Lauren M Holsen

Associate Professor, Department of Psychiatry

Associate Psychologist, Brigham and Women's Hospital

I am a clinical neuroscientist working at the intersection of appetite, weight change, and brain at Brigham and Women’s Hospital (BWH)/Harvard Medical School. With expertise in developmental clinical neuroscience, my work over the past 15 years has examined homeostatic, hedonic, and cognitive control circuitry functioning and relationships with appetite-regulatory hormones and metabolic fuels in women with anorexia nervosa (AN) and individuals with obesity, including mechanisms underlying abnormal food intake, central to this proposal. Using task-based BOLD fMRI paradigms with visual food stimuli as a probe of neural responsivity to environmental cues of energy availability, resting cerebral blood flow, and resting-state functional MRI, these studies have revealed novel insights into the acute and chronic effects of energy deficit and surfeit on hormones, metabolic fuels, and brain activity in regions associated with energy balance and reward, and partial restoration of abnormal brain activity following weight restoration (in AN) and loss (via bariatric surgery and diet).

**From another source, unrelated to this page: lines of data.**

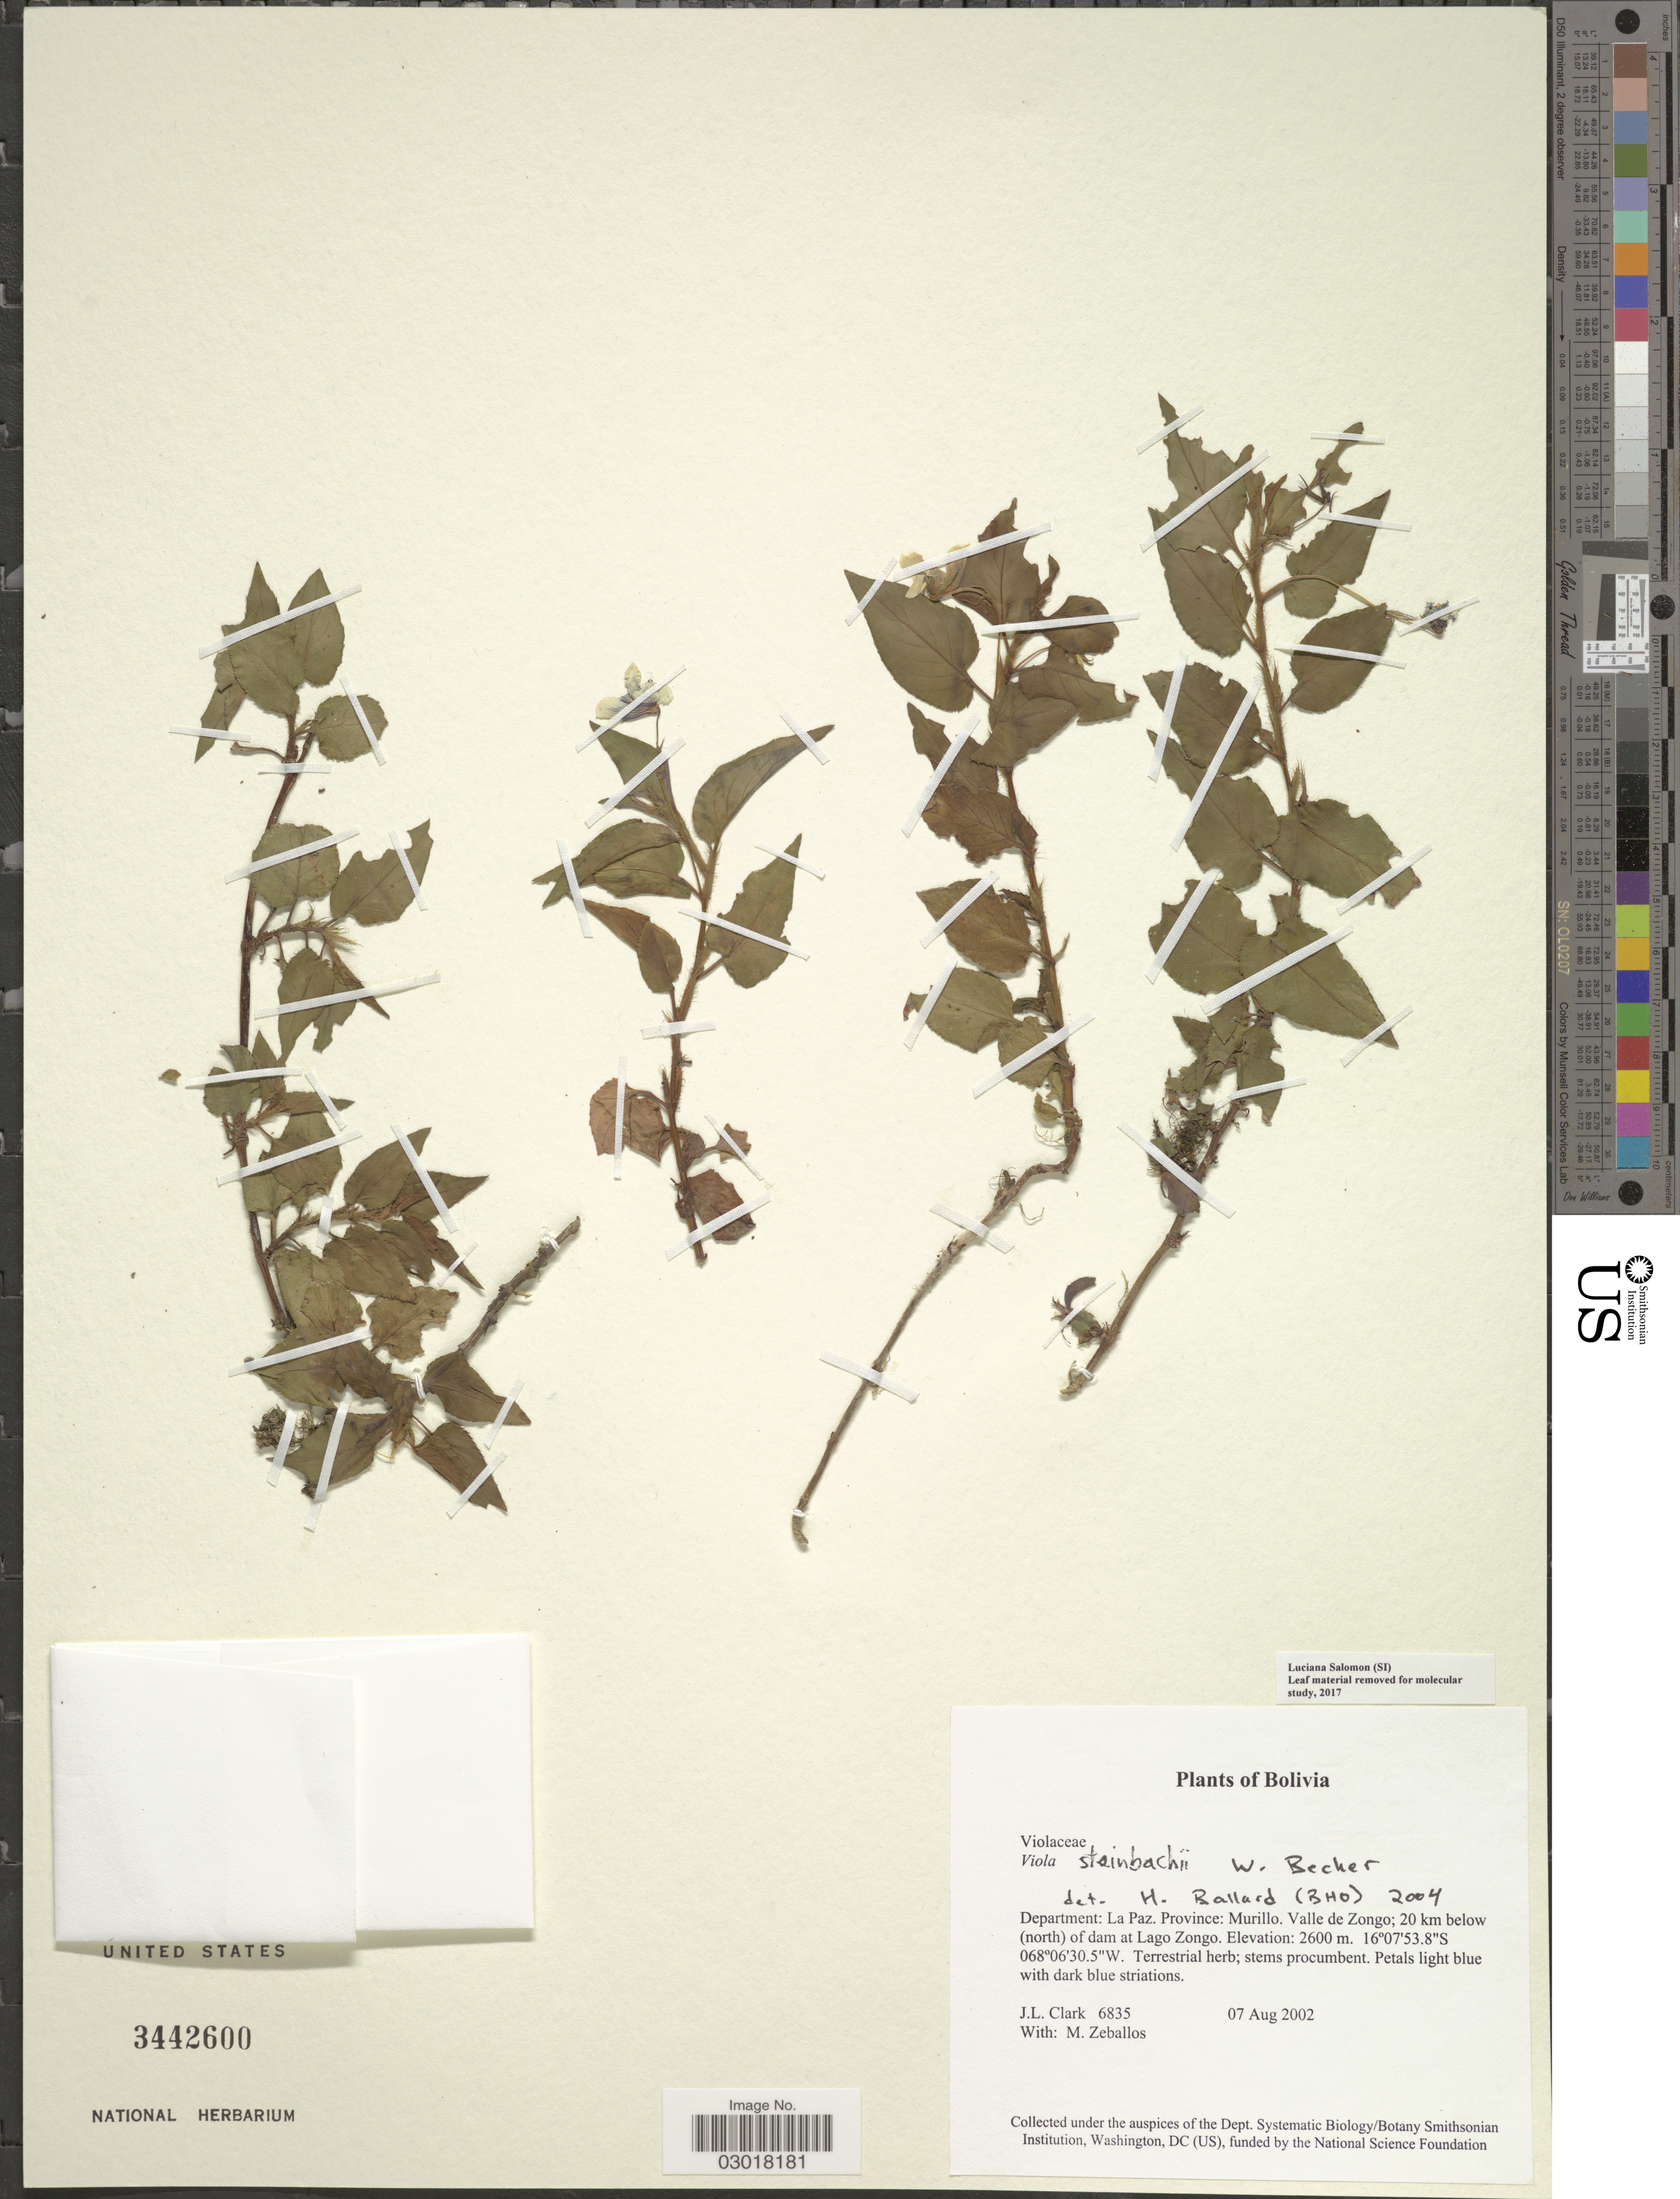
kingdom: Plantae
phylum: Tracheophyta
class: Magnoliopsida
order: Malpighiales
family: Violaceae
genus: Viola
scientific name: Viola steinbachii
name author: W. Becker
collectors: J. L. Clark & M. Zeballos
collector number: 6835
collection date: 2002-08-07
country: Bolivia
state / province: La Paz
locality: Department: La Paz. Province: Murillo. Valle de Zongo; 20 km below (north) of dam at Lago Zongo.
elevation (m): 2600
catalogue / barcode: US 3442600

My current R01 from NIDDK examines the effect of psychosocial stress on ghrelin, reward circuitry activity, and stress-related transcriptomic factors in hyper- vs. hypophagic depression. I am also PI of a current BWH Women’s Brain Initiative Project focused on the role of ghrelin in changes in memory functioning and neurocircuitry in postmenopausal women with and without obesity, and Co-I on NIMH and NIDDK grants on neural mechanisms underlying weight trajectories in women with AN, eating phenotypes in avoidant/restrictive food intake disorder, and the effects of intranasal oxytocin on weight loss in individuals with obesity.